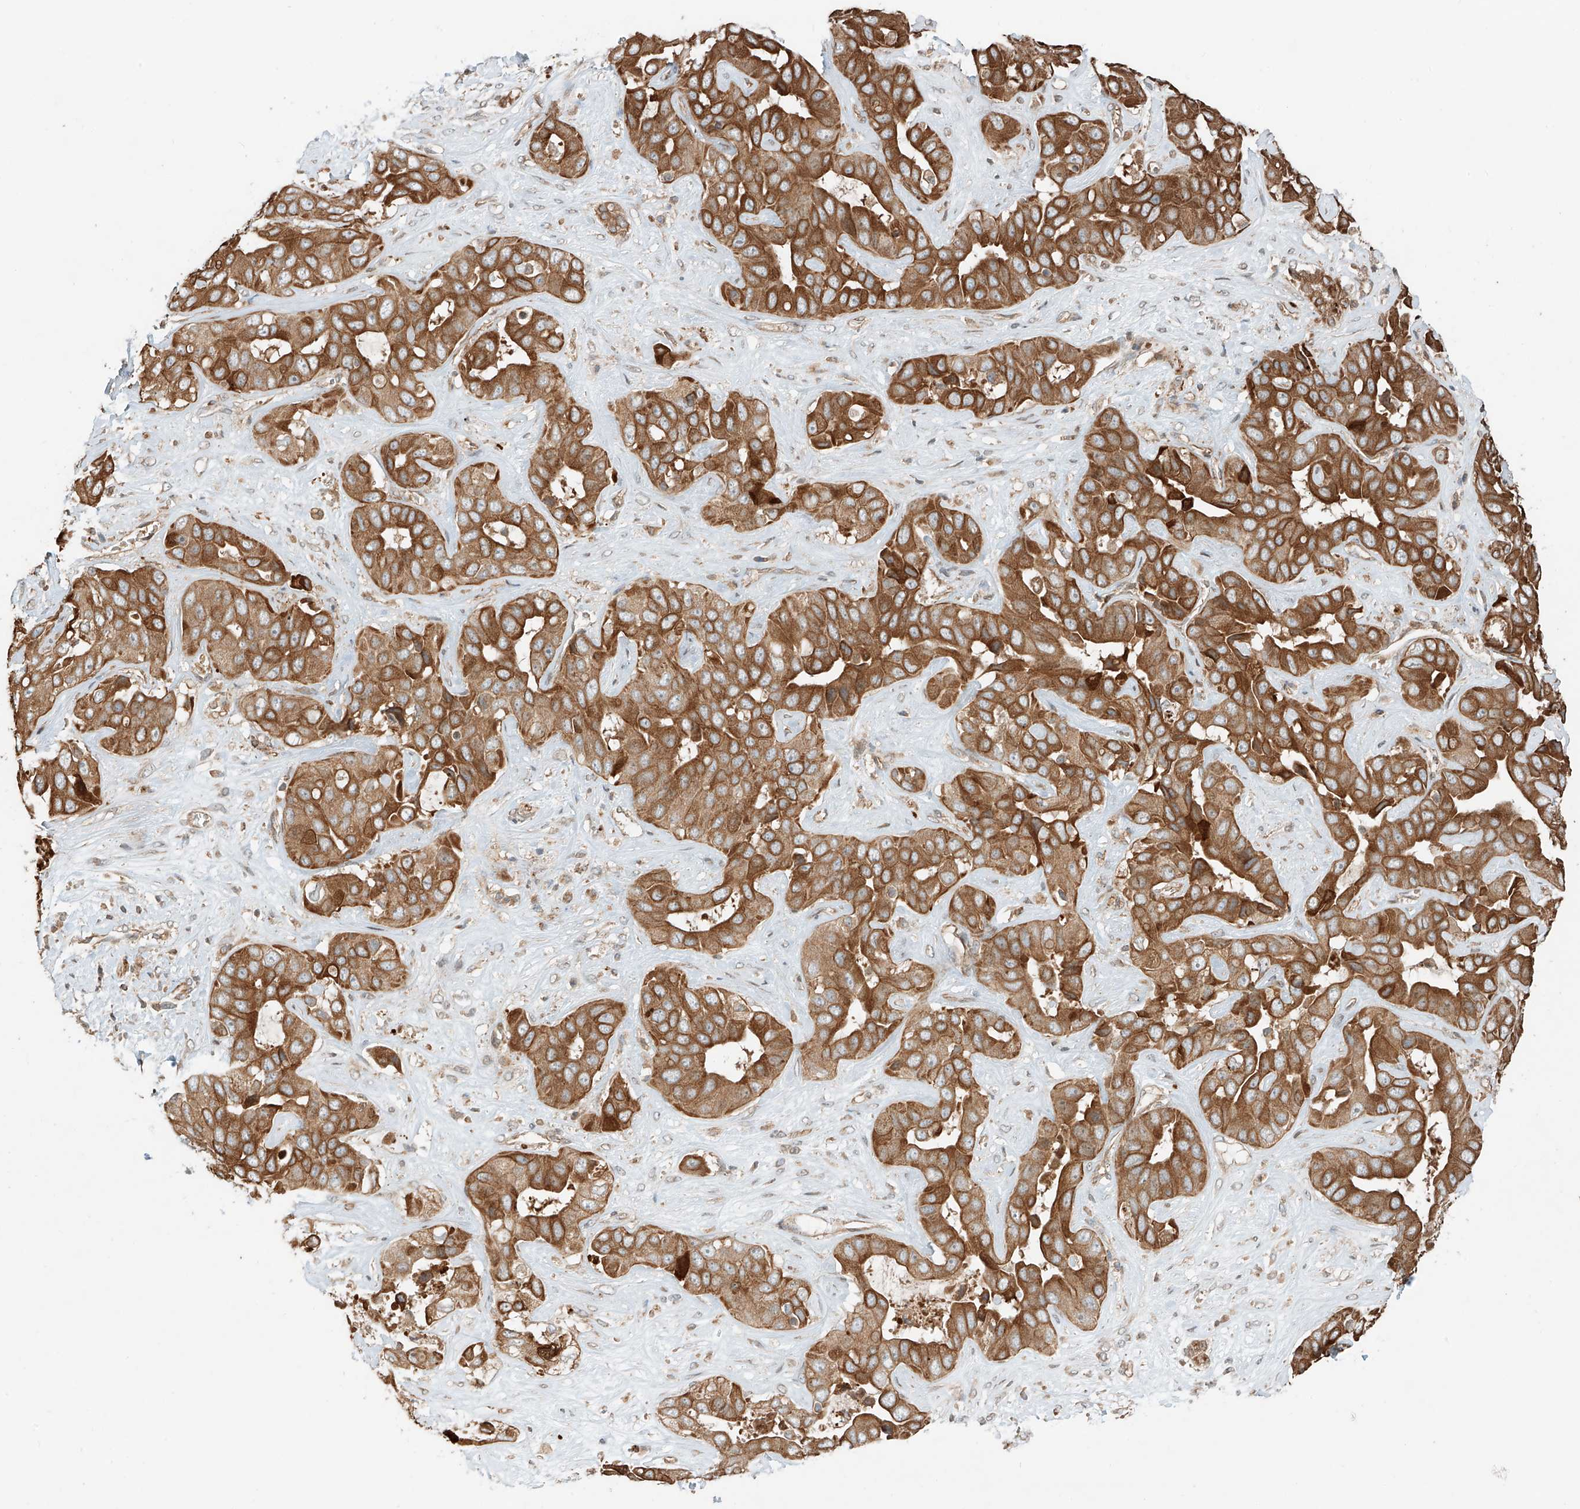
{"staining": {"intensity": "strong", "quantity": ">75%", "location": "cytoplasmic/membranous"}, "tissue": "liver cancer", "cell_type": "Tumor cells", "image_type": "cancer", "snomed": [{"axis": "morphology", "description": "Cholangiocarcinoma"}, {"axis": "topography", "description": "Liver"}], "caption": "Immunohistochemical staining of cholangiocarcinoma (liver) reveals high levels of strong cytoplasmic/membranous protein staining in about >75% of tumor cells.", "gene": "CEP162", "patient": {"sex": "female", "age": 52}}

____________________

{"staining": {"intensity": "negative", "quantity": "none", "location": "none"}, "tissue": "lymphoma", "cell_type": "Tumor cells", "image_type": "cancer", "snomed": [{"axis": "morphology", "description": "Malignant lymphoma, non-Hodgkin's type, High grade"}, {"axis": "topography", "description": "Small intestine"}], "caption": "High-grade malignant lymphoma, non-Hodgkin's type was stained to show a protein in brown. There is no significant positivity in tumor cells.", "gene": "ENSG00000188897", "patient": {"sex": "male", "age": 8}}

____________________

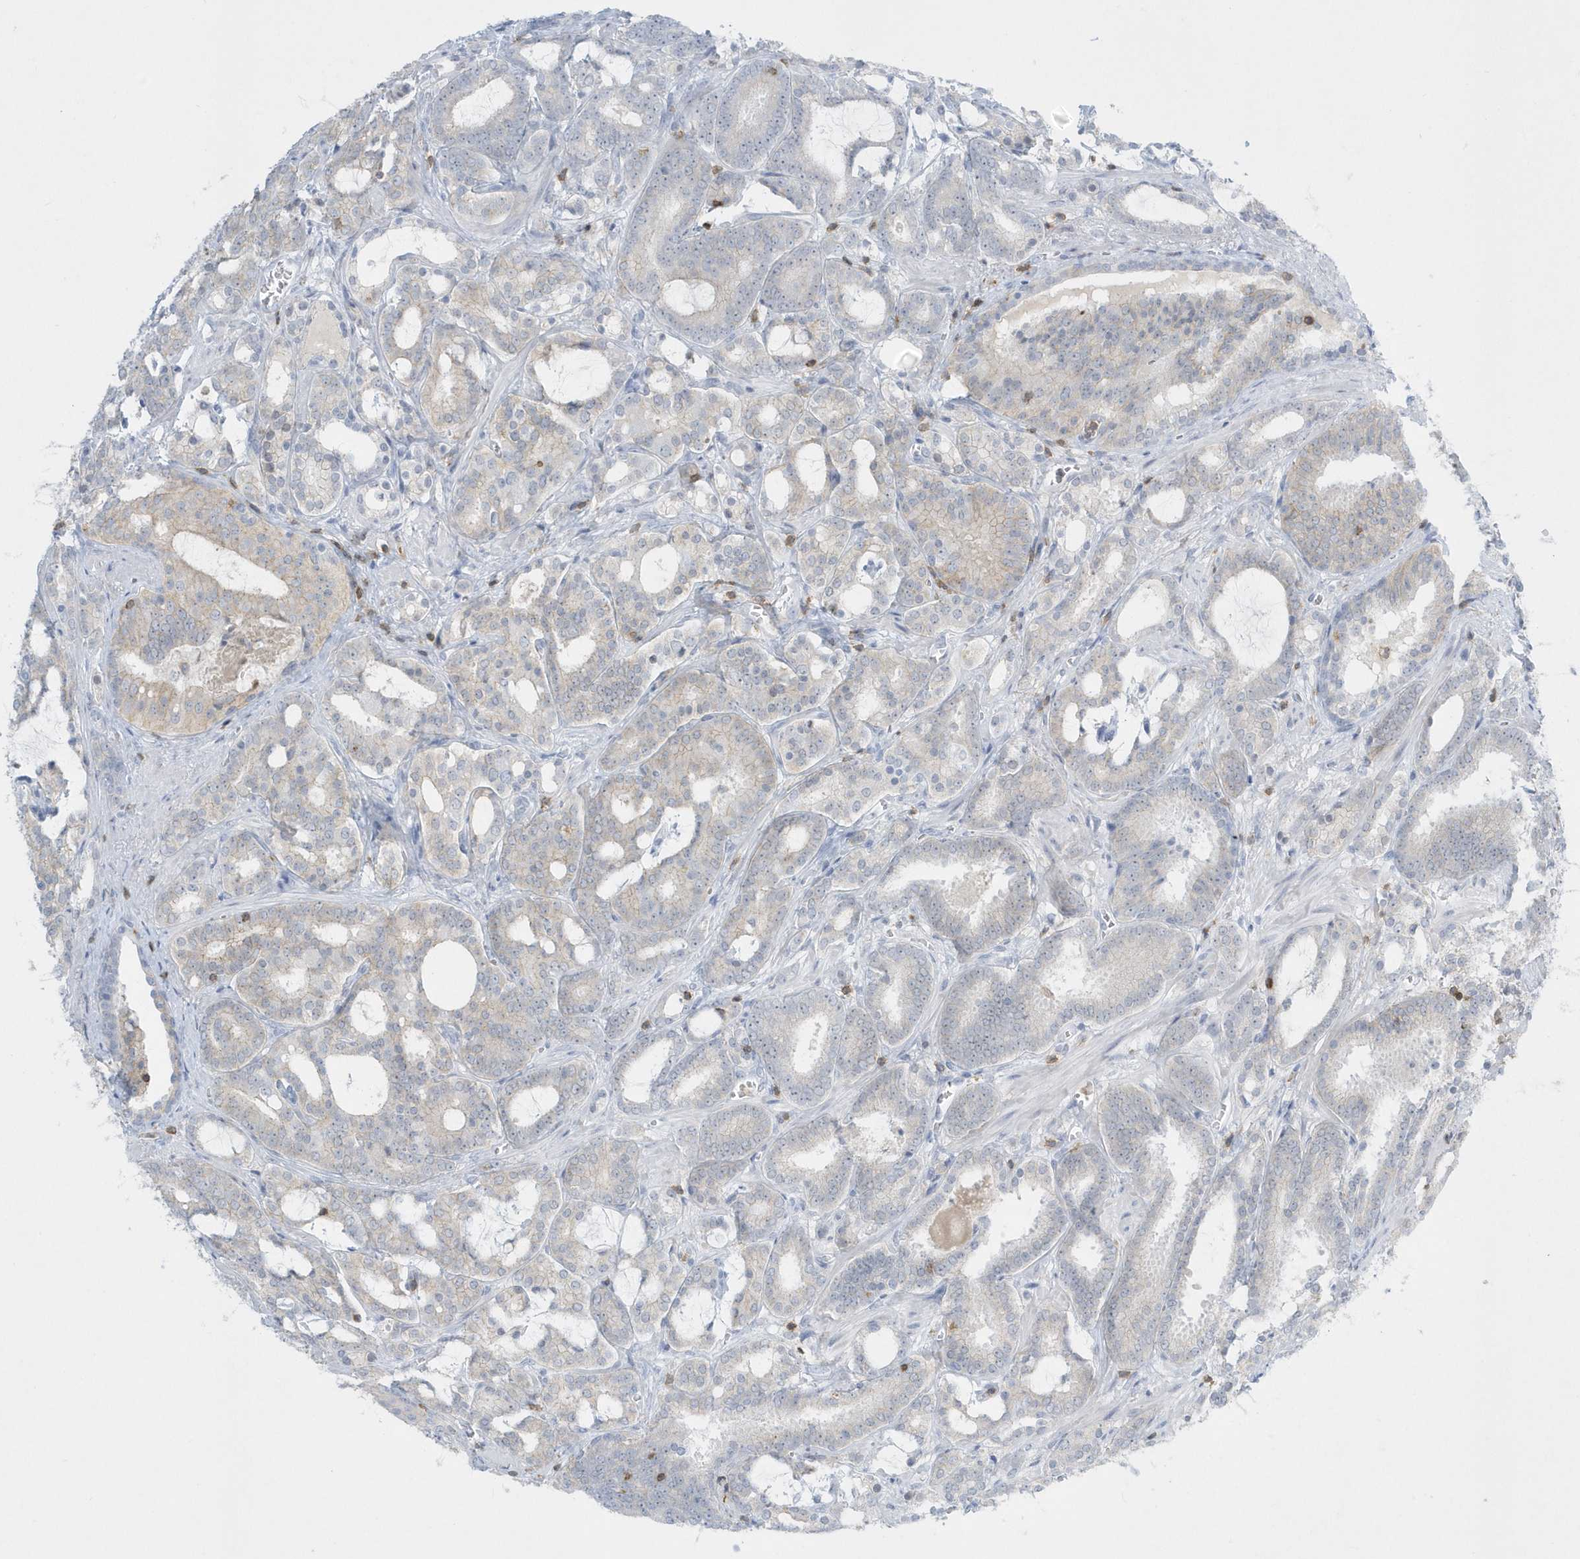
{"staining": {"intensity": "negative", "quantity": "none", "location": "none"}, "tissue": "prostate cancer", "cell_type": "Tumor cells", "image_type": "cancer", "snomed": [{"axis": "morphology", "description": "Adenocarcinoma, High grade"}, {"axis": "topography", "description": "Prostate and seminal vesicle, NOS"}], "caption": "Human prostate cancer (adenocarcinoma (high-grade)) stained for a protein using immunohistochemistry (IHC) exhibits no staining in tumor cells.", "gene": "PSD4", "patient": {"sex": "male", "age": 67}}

____________________

- _About this task_
Where does the word "negative" occur in the records? Return every line that holds it.

- _Exercise response_
{"staining": {"intensity": "negative", "quantity": "none", "location": "none"}, "tissue": "lymphoma", "cell_type": "Tumor cells", "image_type": "cancer", "snomed": [{"axis": "morphology", "description": "Malignant lymphoma, non-Hodgkin's type, High grade"}, {"axis": "topography", "description": "Small intestine"}], "caption": "High-grade malignant lymphoma, non-Hodgkin's type was stained to show a protein in brown. There is no significant positivity in tumor cells.", "gene": "ENSG00000188897", "patient": {"sex": "male", "age": 8}}
{"staining": {"intensity": "negative", "quantity": "none", "location": "none"}, "tissue": "prostate cancer", "cell_type": "Tumor cells", "image_type": "cancer", "snomed": [{"axis": "morphology", "description": "Adenocarcinoma, High grade"}, {"axis": "topography", "description": "Prostate and seminal vesicle, NOS"}], "caption": "Human prostate cancer (adenocarcinoma (high-grade)) stained for a protein using immunohistochemistry (IHC) exhibits no staining in tumor cells.", "gene": "PSD4", "patient": {"sex": "male", "age": 67}}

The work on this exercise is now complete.